IVUS enables us to directly examine the pelvic veins (iliac veins) which are responsible for draining the blood from the legs back to the heart. Obstruction of the iliac veins from external compression by the overlying iliac artery and the posteriorly located lumbar spine leads to high pressure in the veins below that point. Signs and symptoms of this increased pressure may include pelvic, buttock or hip pain which are typically worse after prolonged sitting or standing. Pelvic congestion syndrome occurs due to the development of cross pelvic collateral “varicose” veins, which may cause increased pelvic pain with menstruation, during or after intercourse(dyspareunia) or when lifting weight or bearing down as in squatting. Iliac vein compression may also contribute to recurrent venous complaints after previous vein ablation or previous vein stripping or excisions. Unexplained unilateral lower extremity edema, thickened & discolored lower leg skin and non-healing leg ulcers may also be caused by significant compression or obstruction of the iliac veins. Advancements in iliac vein ultrasound testing, as well as the application of ultrasound from within the actual vessel (IVUS), has enabled us to more accurately identify pelvic vein occlusive disease. Prior to IVUS there was not an accurate enough test to document iliac vein compression syndrome (IVCS) or post thrombotic (blood clot) iliac vein obstruction. Under IVUS direction, we can now identify disease previously not considered or recognized and offer appropriate patients definitive therapy with iliac stent placement which, with IVUS, can be sized accurately and confirmed to be fully expanded.

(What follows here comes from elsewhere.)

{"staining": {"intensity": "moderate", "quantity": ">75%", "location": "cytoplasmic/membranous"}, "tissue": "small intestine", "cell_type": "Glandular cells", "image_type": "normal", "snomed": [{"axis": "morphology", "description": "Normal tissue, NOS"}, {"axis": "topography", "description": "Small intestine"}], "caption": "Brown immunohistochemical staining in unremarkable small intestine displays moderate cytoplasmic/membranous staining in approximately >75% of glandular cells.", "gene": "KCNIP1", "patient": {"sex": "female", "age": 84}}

IVUS Guided Stent Placement
Iliac vein stent placement is most accurately and precisely accomplished with the use of IVUS. Based on the results of the diagnostic IVUS procedure, individualized plans of therapy can be established based on the location and severity of narrowing. IVUS directed stenting of the diseased (compressed or post thrombotic) segments may be performed either at the time of the diagnostic IVUS exam or in a staged fashion at a later date. IVUS is used to measure the severity of the narrowing (by calculating luminal area reduction compared to expected normal areas which yields a specific percentage of narrowing). Upon completion of stent placement and balloon expansion of the stent when needed, IVUS is also used to confirm optimal stent expansion and apposition of the stent to the vessel wall. Once the lumen of the vein is restored to normal (stented) flow through the stented vein may be increased up to 90% depending on the difference between pre and post stent lumen area . This is analogous to a traffic jam on the highway caused by multiple lane closures, which is then relieved immediately once the barriers have been removed 4 lanes of traffic have been restored. Although placing stents in arteries has been performed for 30 years or more, and IVUS has been used in clinical practice in the arteries and veins for the last 10 years, the application of these two technologies, in concert, to evaluate and treat iliac vein compression syndrome and pelvic vein congestion is the most recent and significant advance in the field of phlebology, or vein care. IVUS has changed our approach for treating patients with either first time or recurrent venous insufficiency whose lower extremity venous insufficiency ultrasounds may not match their clinical severity. It is this group of patients who are most likely to benefit from further iliac vein assessment with intravascular ultrasound to determine whether they might be candidates for iliac vein stent placement.
Under IVUS direction, we can now treat disease previously not recognised or appreciated. Stents can be sized accurately and post deployment expansion can be confirmed with IVUS.